Secara rutin, Romo Fe mengajak pengurus Gereja melakukan silahturahmi ke rumah warga sekitar pastoran. Sebagai contoh, seorang warga Katolik tetangga pastoran,  Antonius Sunaryo terlibat aktif dengan kehidupan masyarakat. Semakin terinspirasi, pada hari Idul Fitri pengurus Paroki berlebaran dengan warga dan pada Hari Raya Idul Adha menyumbang hewan kurban ke masjid sekitar dan ke pondok pesantren terdekat. Misalnya  Paroki pernah mengadakan pelaksanaan sunatan massal  bekerja sama dengan Pondok Pesantren Minhaajur Rosyiddin dan Pondok Pesantren Nurul Ibad. Keduanya berlokasi di wilayah Kelurahan Lubang Buaya. Tidak berhenti di situ, paroki juga memberikan layanan kesehatan terbaik dengan membuka Klinik Kalvari. Ditangani oleh para dokter dan tenaga paramedis yang adalah umat paroki berdedikasi untuk melayani pengobatan dan pemeriksaan gratis kepada masyarakat sekitar gereja.

Tim Senyap

Agar gerak semakin mulus, dibentuklah “Tim Senyap”. Seperti namanya, tim ini bergerak dibawah radar namun sangat aktif membangun komunikasi dengan para warga, tokoh masyrakat, dan tokoh agama. “Tim melakukan prosedur yang wajar sesuai dengan aturan umum untuk mendapatkan dukungan tanda tangan,” jelas Romo Fe.
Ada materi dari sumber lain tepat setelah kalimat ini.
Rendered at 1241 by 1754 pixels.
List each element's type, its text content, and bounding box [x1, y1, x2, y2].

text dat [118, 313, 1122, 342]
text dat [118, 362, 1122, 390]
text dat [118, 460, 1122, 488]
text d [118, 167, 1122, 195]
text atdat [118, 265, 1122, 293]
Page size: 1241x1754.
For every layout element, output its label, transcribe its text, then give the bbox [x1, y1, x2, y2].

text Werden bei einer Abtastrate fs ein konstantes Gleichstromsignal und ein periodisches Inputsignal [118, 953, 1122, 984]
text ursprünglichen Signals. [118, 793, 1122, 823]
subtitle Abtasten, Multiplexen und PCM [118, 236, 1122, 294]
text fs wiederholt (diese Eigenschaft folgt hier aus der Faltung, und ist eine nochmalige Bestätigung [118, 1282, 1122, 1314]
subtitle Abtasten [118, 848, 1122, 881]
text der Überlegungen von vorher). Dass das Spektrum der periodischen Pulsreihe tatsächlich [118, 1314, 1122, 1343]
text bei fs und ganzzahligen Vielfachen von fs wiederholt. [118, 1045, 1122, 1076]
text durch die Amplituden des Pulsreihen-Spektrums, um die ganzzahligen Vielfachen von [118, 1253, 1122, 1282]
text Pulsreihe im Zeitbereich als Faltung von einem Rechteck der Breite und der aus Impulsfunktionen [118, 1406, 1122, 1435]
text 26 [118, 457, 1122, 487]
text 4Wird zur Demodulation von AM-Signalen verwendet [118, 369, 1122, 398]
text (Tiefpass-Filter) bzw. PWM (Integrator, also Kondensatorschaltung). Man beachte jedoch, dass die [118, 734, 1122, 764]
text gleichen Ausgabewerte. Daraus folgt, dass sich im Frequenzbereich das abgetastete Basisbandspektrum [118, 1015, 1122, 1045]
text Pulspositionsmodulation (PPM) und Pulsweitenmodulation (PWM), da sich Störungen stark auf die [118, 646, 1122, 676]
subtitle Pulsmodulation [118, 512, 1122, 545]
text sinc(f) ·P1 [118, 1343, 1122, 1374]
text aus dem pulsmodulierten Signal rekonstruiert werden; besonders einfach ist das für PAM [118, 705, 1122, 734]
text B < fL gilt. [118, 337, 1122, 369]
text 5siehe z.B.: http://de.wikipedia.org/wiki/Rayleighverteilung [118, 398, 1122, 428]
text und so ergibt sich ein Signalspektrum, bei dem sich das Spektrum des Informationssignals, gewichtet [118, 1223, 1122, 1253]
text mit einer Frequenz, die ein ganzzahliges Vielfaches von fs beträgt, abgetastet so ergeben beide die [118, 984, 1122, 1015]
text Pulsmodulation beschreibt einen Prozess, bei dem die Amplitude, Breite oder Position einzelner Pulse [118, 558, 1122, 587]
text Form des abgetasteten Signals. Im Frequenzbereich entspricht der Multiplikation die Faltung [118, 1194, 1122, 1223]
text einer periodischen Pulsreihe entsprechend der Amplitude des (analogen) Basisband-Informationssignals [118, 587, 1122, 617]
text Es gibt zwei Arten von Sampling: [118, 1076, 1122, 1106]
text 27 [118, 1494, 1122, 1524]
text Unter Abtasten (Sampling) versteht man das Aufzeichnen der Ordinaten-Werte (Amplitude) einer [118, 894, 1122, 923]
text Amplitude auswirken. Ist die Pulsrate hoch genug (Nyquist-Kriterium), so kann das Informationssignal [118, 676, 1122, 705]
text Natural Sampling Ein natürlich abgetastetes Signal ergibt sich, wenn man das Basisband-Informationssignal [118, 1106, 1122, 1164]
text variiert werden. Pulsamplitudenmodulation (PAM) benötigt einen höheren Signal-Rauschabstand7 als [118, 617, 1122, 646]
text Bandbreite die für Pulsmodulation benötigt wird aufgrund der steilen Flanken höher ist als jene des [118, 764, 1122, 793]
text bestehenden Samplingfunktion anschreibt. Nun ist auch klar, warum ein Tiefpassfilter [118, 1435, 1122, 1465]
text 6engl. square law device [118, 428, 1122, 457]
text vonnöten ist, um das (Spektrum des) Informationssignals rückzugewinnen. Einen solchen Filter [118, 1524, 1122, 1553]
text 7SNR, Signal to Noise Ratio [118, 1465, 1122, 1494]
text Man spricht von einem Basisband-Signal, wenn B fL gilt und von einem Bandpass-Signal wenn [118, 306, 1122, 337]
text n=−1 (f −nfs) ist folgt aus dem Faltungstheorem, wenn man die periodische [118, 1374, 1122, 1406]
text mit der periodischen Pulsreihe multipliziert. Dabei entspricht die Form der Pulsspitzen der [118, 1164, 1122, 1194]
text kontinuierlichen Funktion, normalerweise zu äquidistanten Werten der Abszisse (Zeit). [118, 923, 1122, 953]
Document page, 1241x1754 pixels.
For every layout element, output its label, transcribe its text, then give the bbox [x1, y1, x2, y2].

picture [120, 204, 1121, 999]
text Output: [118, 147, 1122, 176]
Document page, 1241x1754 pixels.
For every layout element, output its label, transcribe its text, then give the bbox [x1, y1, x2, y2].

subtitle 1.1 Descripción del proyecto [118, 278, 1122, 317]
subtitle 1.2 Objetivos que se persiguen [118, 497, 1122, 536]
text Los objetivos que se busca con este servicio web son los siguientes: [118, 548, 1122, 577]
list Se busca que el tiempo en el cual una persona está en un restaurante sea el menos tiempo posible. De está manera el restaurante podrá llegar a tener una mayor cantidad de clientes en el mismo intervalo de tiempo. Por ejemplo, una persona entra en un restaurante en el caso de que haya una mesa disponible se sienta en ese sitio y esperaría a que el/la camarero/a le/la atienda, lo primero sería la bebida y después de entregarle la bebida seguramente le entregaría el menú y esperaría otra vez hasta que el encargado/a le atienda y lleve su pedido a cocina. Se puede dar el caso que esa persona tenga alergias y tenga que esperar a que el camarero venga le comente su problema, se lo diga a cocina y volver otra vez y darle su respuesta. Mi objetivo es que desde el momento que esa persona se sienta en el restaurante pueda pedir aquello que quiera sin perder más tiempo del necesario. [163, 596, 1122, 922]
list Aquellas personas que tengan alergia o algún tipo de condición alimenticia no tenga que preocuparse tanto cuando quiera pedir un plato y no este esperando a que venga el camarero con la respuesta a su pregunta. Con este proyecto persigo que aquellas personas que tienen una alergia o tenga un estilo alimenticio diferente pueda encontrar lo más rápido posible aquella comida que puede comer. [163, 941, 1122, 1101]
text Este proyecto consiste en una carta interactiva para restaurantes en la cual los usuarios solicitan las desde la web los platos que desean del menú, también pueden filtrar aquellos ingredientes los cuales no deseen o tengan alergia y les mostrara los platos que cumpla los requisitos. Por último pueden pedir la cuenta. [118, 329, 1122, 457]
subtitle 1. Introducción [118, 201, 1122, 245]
Ia melanjutkan, tim ini dimulai dari akhir tahun 2019 dan malahan sangat aktif ketika pandemi mulai merebak di Indonesia. “Mereka bekerja keras mengumpulkan tanda tangan sebab izin prinsip dan IMB definitif bagi pembangunan gereja ini prosesnya sangat panjang dimulai sejak tahun 1993,” imbuhnya.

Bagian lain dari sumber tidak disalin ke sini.